CONSIGNE:
Renvoyez à l'identique le passage de l'extrait ci-dessous sur l'enseignement immersif qui s'ouvre sur les mots contenant « Dans l'enseignement immersif, les élèves » et se clôt sur « la grille horaire. ».

EXTRAIT FOURNI:
——
Dans l'enseignement immersif, les élèves apprennent à la fois la langue académique et la langue spécifique à la discipline. Il s'agit de registres de langue qui s’appliquent au contexte scolaire. Idéalement, dans l'enseignement immersif, les termes spécifiques sont appris à la fois dans la langue de l’école et dans la langue cible, afin de permettre une compréhension globale et un point de départ linguistique optimal.
Outre la langue académique, l'enseignement immersif permet également de s'exercer à un autre registre de langue plus informel, notamment lors de l'utilisation du langage de la classe (Klassenzimmersprache). La gestion de la classe devrait se faire principalement dans la langue cible, en recourant autant que possible à des expressions connues de l'enseignement des langues étrangères, si celui-ci fait déjà partie de la grille horaire.
Comment choisir le vocabulaire à apprendre ?
——
JEU DE DONNÉES:
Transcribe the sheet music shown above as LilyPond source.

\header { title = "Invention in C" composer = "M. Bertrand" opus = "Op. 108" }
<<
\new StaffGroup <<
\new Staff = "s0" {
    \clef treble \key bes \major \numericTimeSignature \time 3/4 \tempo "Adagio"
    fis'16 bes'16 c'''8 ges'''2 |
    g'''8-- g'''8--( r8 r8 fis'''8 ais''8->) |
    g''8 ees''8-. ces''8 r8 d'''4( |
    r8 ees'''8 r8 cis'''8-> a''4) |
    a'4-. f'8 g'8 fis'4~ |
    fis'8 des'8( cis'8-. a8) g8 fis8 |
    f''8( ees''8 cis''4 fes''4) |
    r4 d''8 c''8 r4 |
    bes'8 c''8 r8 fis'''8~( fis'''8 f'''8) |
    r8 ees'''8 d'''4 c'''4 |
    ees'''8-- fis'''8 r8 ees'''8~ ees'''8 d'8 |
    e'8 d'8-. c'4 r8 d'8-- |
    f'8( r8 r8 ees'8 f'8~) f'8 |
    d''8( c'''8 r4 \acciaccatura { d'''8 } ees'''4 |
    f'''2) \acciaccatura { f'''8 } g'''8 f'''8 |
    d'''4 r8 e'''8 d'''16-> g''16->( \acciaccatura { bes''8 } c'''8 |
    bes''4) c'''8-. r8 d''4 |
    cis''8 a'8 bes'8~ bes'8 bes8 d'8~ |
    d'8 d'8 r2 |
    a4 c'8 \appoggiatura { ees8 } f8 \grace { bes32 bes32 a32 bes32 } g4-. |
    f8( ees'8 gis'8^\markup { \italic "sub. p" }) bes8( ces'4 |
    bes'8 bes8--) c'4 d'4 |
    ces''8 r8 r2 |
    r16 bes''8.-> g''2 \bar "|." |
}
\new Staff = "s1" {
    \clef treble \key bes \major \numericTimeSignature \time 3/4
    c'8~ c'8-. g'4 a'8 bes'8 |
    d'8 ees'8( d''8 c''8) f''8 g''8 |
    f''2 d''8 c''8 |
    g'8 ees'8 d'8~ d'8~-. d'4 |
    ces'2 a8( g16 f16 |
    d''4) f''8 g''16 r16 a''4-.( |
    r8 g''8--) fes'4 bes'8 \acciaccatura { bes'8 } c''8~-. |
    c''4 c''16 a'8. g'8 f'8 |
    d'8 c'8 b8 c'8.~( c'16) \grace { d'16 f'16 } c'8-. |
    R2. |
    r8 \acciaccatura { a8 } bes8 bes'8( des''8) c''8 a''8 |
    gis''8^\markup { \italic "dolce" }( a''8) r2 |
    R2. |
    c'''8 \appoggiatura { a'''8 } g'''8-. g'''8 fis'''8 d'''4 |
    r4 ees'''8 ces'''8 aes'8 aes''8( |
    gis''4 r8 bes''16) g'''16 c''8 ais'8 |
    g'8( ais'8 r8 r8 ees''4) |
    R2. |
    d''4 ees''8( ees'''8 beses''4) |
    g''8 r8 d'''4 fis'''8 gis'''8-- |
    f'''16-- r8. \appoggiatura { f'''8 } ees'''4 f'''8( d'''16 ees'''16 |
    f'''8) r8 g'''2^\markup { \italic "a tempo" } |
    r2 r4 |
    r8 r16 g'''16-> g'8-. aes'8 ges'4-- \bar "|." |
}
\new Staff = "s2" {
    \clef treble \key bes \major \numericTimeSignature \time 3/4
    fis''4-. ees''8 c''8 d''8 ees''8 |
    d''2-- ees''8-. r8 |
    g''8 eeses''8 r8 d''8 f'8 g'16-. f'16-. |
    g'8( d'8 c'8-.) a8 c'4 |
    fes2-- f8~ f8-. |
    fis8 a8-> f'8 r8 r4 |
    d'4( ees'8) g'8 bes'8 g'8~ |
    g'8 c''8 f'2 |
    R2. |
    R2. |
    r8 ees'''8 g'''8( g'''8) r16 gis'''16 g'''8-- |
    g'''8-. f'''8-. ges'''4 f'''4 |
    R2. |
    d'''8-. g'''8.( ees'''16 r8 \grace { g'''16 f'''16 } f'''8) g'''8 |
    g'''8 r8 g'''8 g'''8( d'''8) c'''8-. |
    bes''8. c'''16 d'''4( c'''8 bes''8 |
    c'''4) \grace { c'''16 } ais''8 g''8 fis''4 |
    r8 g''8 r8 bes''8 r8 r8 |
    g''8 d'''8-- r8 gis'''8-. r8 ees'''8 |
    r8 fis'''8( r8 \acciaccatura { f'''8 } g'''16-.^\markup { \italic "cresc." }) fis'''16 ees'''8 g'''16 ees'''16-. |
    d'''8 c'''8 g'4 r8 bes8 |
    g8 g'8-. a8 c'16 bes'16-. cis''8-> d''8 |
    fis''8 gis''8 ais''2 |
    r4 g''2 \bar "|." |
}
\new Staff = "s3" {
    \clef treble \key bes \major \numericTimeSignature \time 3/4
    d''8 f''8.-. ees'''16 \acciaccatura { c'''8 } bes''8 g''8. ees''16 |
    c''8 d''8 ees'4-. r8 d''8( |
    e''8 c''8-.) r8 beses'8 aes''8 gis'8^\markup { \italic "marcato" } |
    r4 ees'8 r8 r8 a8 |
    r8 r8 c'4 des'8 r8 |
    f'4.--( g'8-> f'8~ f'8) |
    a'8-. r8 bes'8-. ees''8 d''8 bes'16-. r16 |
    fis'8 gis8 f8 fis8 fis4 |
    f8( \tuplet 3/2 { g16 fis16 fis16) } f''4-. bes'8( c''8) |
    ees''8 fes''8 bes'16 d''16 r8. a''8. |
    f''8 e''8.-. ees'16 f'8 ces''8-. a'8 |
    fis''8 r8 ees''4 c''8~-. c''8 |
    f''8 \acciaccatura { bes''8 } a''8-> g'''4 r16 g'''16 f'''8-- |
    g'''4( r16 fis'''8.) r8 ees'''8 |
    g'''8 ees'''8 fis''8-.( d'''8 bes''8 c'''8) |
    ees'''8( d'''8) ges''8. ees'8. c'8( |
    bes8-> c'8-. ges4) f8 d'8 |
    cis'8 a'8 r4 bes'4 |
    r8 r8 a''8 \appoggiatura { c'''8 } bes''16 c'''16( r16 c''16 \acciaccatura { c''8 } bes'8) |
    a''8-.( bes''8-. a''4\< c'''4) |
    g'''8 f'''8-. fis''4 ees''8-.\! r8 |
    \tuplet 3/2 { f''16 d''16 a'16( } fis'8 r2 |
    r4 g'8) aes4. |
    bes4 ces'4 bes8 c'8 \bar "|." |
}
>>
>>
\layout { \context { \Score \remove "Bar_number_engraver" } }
——
CORRIGÉ:
Dans l'enseignement immersif, les élèves apprennent à la fois la langue académique et la langue spécifique à la discipline. Il s'agit de registres de langue qui s’appliquent au contexte scolaire. Idéalement, dans l'enseignement immersif, les termes spécifiques sont appris à la fois dans la langue de l’école et dans la langue cible, afin de permettre une compréhension globale et un point de départ linguistique optimal.
Outre la langue académique, l'enseignement immersif permet également de s'exercer à un autre registre de langue plus informel, notamment lors de l'utilisation du langage de la classe (Klassenzimmersprache). La gestion de la classe devrait se faire principalement dans la langue cible, en recourant autant que possible à des expressions connues de l'enseignement des langues étrangères, si celui-ci fait déjà partie de la grille horaire.